**Requirement:** Everything in the listing below must be duplicated exactly.
☆ ☆ ☆ ☆ ☆
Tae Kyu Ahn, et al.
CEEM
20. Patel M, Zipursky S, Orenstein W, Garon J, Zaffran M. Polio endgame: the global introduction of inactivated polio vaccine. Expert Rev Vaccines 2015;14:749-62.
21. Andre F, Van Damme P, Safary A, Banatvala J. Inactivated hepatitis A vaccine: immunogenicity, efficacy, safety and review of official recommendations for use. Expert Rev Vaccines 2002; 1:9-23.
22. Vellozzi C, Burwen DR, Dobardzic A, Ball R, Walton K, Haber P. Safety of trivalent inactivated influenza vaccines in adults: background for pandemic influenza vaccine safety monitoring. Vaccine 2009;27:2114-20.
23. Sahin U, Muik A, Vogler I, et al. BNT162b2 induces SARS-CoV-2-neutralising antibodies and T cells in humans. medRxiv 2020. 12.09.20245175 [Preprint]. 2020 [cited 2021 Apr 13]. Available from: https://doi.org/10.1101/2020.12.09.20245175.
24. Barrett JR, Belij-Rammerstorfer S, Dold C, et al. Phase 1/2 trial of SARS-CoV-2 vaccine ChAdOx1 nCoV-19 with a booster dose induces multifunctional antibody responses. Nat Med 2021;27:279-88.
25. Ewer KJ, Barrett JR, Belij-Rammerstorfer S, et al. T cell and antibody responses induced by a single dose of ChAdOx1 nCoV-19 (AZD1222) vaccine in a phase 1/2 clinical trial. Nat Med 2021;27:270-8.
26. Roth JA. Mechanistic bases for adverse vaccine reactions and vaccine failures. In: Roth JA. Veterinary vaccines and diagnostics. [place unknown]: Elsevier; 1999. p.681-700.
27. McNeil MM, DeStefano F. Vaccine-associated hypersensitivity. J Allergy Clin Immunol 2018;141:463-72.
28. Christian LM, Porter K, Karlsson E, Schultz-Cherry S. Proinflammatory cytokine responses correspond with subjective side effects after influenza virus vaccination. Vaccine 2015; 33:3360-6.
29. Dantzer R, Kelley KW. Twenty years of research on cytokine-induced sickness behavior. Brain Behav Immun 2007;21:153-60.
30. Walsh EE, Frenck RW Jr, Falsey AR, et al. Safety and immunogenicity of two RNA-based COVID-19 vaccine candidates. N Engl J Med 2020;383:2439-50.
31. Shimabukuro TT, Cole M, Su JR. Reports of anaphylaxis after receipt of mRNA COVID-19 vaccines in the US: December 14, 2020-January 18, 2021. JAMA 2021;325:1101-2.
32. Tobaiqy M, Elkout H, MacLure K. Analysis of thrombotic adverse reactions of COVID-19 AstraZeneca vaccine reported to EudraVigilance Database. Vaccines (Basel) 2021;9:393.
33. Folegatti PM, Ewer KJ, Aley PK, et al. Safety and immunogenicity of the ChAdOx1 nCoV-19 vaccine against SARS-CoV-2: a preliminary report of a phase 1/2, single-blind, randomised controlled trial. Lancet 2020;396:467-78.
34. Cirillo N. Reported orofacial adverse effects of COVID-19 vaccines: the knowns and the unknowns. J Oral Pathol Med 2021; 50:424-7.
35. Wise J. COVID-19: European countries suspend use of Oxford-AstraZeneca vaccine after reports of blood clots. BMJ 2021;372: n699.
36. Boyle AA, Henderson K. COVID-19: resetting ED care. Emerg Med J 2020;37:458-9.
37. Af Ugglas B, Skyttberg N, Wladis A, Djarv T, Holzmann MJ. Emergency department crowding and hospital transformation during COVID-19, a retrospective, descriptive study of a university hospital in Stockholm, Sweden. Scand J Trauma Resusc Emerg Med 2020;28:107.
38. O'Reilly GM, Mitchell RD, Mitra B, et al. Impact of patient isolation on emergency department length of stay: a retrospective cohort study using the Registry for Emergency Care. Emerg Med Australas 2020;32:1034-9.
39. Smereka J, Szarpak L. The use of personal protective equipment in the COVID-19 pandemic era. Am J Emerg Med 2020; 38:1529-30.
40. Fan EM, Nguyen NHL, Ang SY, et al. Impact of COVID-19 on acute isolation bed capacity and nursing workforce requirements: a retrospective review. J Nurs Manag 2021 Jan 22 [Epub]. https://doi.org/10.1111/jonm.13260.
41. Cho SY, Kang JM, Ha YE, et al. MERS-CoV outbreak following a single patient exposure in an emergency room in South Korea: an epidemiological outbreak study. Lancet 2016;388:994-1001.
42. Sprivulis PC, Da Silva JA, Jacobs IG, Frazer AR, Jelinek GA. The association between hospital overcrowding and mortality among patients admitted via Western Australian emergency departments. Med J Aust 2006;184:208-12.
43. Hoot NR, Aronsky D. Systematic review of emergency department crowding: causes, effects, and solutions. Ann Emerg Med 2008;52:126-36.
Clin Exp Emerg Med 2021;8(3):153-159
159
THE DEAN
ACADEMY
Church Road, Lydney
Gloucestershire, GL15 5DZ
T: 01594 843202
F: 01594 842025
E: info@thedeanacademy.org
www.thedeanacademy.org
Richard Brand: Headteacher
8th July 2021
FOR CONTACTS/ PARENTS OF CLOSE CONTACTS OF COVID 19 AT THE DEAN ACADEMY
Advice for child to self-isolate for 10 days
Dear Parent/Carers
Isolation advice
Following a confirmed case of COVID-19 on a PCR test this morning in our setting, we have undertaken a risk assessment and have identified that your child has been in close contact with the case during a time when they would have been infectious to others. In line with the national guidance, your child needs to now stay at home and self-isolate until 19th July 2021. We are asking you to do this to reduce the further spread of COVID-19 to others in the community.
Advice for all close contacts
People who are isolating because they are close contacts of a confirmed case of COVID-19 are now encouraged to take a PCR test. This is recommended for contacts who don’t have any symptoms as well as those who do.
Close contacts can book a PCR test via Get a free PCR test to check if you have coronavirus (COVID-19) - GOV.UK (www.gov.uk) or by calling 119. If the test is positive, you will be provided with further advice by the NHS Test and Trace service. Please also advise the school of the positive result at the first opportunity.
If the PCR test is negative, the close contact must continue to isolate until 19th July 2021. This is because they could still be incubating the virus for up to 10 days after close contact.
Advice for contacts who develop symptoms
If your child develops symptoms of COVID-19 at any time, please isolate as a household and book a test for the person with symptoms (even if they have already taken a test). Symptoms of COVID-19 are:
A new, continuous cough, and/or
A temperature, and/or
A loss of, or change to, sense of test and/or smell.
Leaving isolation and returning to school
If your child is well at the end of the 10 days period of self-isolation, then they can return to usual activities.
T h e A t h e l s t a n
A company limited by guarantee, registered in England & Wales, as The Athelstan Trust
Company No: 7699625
☆ ☆ ☆ ☆ ☆
**Exercise response:**
Tae Kyu Ahn, et al.
CEEM
20. Patel M, Zipursky S, Orenstein W, Garon J, Zaffran M. Polio endgame: the global introduction of inactivated polio vaccine. Expert Rev Vaccines 2015;14:749-62.
21. Andre F, Van Damme P, Safary A, Banatvala J. Inactivated hepatitis A vaccine: immunogenicity, efficacy, safety and review of official recommendations for use. Expert Rev Vaccines 2002; 1:9-23.
22. Vellozzi C, Burwen DR, Dobardzic A, Ball R, Walton K, Haber P. Safety of trivalent inactivated influenza vaccines in adults: background for pandemic influenza vaccine safety monitoring. Vaccine 2009;27:2114-20.
23. Sahin U, Muik A, Vogler I, et al. BNT162b2 induces SARS-CoV-2-neutralising antibodies and T cells in humans. medRxiv 2020. 12.09.20245175 [Preprint]. 2020 [cited 2021 Apr 13]. Available from: https://doi.org/10.1101/2020.12.09.20245175.
24. Barrett JR, Belij-Rammerstorfer S, Dold C, et al. Phase 1/2 trial of SARS-CoV-2 vaccine ChAdOx1 nCoV-19 with a booster dose induces multifunctional antibody responses. Nat Med 2021;27:279-88.
25. Ewer KJ, Barrett JR, Belij-Rammerstorfer S, et al. T cell and antibody responses induced by a single dose of ChAdOx1 nCoV-19 (AZD1222) vaccine in a phase 1/2 clinical trial. Nat Med 2021;27:270-8.
26. Roth JA. Mechanistic bases for adverse vaccine reactions and vaccine failures. In: Roth JA. Veterinary vaccines and diagnostics. [place unknown]: Elsevier; 1999. p.681-700.
27. McNeil MM, DeStefano F. Vaccine-associated hypersensitivity. J Allergy Clin Immunol 2018;141:463-72.
28. Christian LM, Porter K, Karlsson E, Schultz-Cherry S. Proinflammatory cytokine responses correspond with subjective side effects after influenza virus vaccination. Vaccine 2015; 33:3360-6.
29. Dantzer R, Kelley KW. Twenty years of research on cytokine-induced sickness behavior. Brain Behav Immun 2007;21:153-60.
30. Walsh EE, Frenck RW Jr, Falsey AR, et al. Safety and immunogenicity of two RNA-based COVID-19 vaccine candidates. N Engl J Med 2020;383:2439-50.
31. Shimabukuro TT, Cole M, Su JR. Reports of anaphylaxis after receipt of mRNA COVID-19 vaccines in the US: December 14, 2020-January 18, 2021. JAMA 2021;325:1101-2.
32. Tobaiqy M, Elkout H, MacLure K. Analysis of thrombotic adverse reactions of COVID-19 AstraZeneca vaccine reported to EudraVigilance Database. Vaccines (Basel) 2021;9:393.
33. Folegatti PM, Ewer KJ, Aley PK, et al. Safety and immunogenicity of the ChAdOx1 nCoV-19 vaccine against SARS-CoV-2: a preliminary report of a phase 1/2, single-blind, randomised controlled trial. Lancet 2020;396:467-78.
34. Cirillo N. Reported orofacial adverse effects of COVID-19 vaccines: the knowns and the unknowns. J Oral Pathol Med 2021; 50:424-7.
35. Wise J. COVID-19: European countries suspend use of Oxford-AstraZeneca vaccine after reports of blood clots. BMJ 2021;372: n699.
36. Boyle AA, Henderson K. COVID-19: resetting ED care. Emerg Med J 2020;37:458-9.
37. Af Ugglas B, Skyttberg N, Wladis A, Djarv T, Holzmann MJ. Emergency department crowding and hospital transformation during COVID-19, a retrospective, descriptive study of a university hospital in Stockholm, Sweden. Scand J Trauma Resusc Emerg Med 2020;28:107.
38. O'Reilly GM, Mitchell RD, Mitra B, et al. Impact of patient isolation on emergency department length of stay: a retrospective cohort study using the Registry for Emergency Care. Emerg Med Australas 2020;32:1034-9.
39. Smereka J, Szarpak L. The use of personal protective equipment in the COVID-19 pandemic era. Am J Emerg Med 2020; 38:1529-30.
40. Fan EM, Nguyen NHL, Ang SY, et al. Impact of COVID-19 on acute isolation bed capacity and nursing workforce requirements: a retrospective review. J Nurs Manag 2021 Jan 22 [Epub]. https://doi.org/10.1111/jonm.13260.
41. Cho SY, Kang JM, Ha YE, et al. MERS-CoV outbreak following a single patient exposure in an emergency room in South Korea: an epidemiological outbreak study. Lancet 2016;388:994-1001.
42. Sprivulis PC, Da Silva JA, Jacobs IG, Frazer AR, Jelinek GA. The association between hospital overcrowding and mortality among patients admitted via Western Australian emergency departments. Med J Aust 2006;184:208-12.
43. Hoot NR, Aronsky D. Systematic review of emergency department crowding: causes, effects, and solutions. Ann Emerg Med 2008;52:126-36.
Clin Exp Emerg Med 2021;8(3):153-159
159
THE DEAN
ACADEMY
Church Road, Lydney
Gloucestershire, GL15 5DZ
T: 01594 843202
F: 01594 842025
E: info@thedeanacademy.org
www.thedeanacademy.org
Richard Brand: Headteacher
8th July 2021
FOR CONTACTS/ PARENTS OF CLOSE CONTACTS OF COVID 19 AT THE DEAN ACADEMY
Advice for child to self-isolate for 10 days
Dear Parent/Carers
Isolation advice
Following a confirmed case of COVID-19 on a PCR test this morning in our setting, we have undertaken a risk assessment and have identified that your child has been in close contact with the case during a time when they would have been infectious to others. In line with the national guidance, your child needs to now stay at home and self-isolate until 19th July 2021. We are asking you to do this to reduce the further spread of COVID-19 to others in the community.
Advice for all close contacts
People who are isolating because they are close contacts of a confirmed case of COVID-19 are now encouraged to take a PCR test. This is recommended for contacts who don’t have any symptoms as well as those who do.
Close contacts can book a PCR test via Get a free PCR test to check if you have coronavirus (COVID-19) - GOV.UK (www.gov.uk) or by calling 119. If the test is positive, you will be provided with further advice by the NHS Test and Trace service. Please also advise the school of the positive result at the first opportunity.
If the PCR test is negative, the close contact must continue to isolate until 19th July 2021. This is because they could still be incubating the virus for up to 10 days after close contact.
Advice for contacts who develop symptoms
If your child develops symptoms of COVID-19 at any time, please isolate as a household and book a test for the person with symptoms (even if they have already taken a test). Symptoms of COVID-19 are:
A new, continuous cough, and/or
A temperature, and/or
A loss of, or change to, sense of test and/or smell.
Leaving isolation and returning to school
If your child is well at the end of the 10 days period of self-isolation, then they can return to usual activities.
T h e A t h e l s t a n
A company limited by guarantee, registered in England & Wales, as The Athelstan Trust
Company No: 7699625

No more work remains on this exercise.